Although compliance is generally high, this gives no guarantee for the future, and even now there are specific provisions of the code where compliance is relatively low. The current method of monitoring compliance – giving numbers aggregated over companies – provides government, parliament and the general public with information on trends in corporate governance. This monitoring keeps corporate governance on the agenda of policymakers and companies. It also helps to avoid ad hoc policymaking. Since ending this monitoring of compliance would yield only limited financial savings, there is no convincing case for not continuing monitoring of compliance with the Dutch corporate governance code.

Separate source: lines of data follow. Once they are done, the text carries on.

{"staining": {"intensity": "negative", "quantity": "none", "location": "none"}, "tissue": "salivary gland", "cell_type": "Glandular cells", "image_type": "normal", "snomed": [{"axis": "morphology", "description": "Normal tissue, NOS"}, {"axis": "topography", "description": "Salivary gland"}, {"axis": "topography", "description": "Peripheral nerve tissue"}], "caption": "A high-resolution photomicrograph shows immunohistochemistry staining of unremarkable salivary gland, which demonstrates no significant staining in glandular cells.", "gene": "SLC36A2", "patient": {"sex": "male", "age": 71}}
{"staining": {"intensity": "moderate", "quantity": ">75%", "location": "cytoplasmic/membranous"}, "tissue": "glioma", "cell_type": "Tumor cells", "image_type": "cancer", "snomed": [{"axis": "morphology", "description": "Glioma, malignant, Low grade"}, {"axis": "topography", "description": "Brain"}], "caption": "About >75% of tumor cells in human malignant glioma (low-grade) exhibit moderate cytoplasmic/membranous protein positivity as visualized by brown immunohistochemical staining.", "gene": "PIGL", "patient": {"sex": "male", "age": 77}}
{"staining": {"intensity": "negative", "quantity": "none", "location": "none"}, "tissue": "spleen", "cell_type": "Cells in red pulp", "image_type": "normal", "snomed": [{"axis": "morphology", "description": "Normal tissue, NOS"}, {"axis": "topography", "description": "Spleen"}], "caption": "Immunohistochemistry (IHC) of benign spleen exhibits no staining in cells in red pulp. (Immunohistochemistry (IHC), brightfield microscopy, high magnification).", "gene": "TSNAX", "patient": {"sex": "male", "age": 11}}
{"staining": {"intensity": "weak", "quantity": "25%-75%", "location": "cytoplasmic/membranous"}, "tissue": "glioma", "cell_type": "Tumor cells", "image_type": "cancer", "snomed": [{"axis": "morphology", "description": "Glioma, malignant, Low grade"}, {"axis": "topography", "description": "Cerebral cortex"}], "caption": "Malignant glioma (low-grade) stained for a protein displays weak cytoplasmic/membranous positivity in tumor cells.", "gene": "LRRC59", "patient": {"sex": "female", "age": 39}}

The Dutch corporate governance code is currently embedded in Dutch law. Abandoning the legal embedding of the code seems a rather arbitrary response to possible areas of improvement in the current code. It seems to make more sense to investigate these potential improvements, e.g. expanding the possibilities for companies to tailor their information and improving the content of corporate governance reporting for shareholders.

Providing publicly available information on compliance with provisions of the corporate governance code at the level of individual companies (instead of only aggregated across all listed companies) would make information on corporate governance more easily accessible, which is especially relevant for (potential) shareholders. This would require an additional effort by the monitoring body and companies, certainly with respect to establishing which explanations for deviating from provisions of the code are considered valid. This kind of ‘naming’ may provide an additional stimulus for companies to comply with provisions of the code. Deciding whether naming or variations on it provide net benefits requires additional research into the effects on information provision, the value of information and ways of mitigating the risks of disproportionate effects.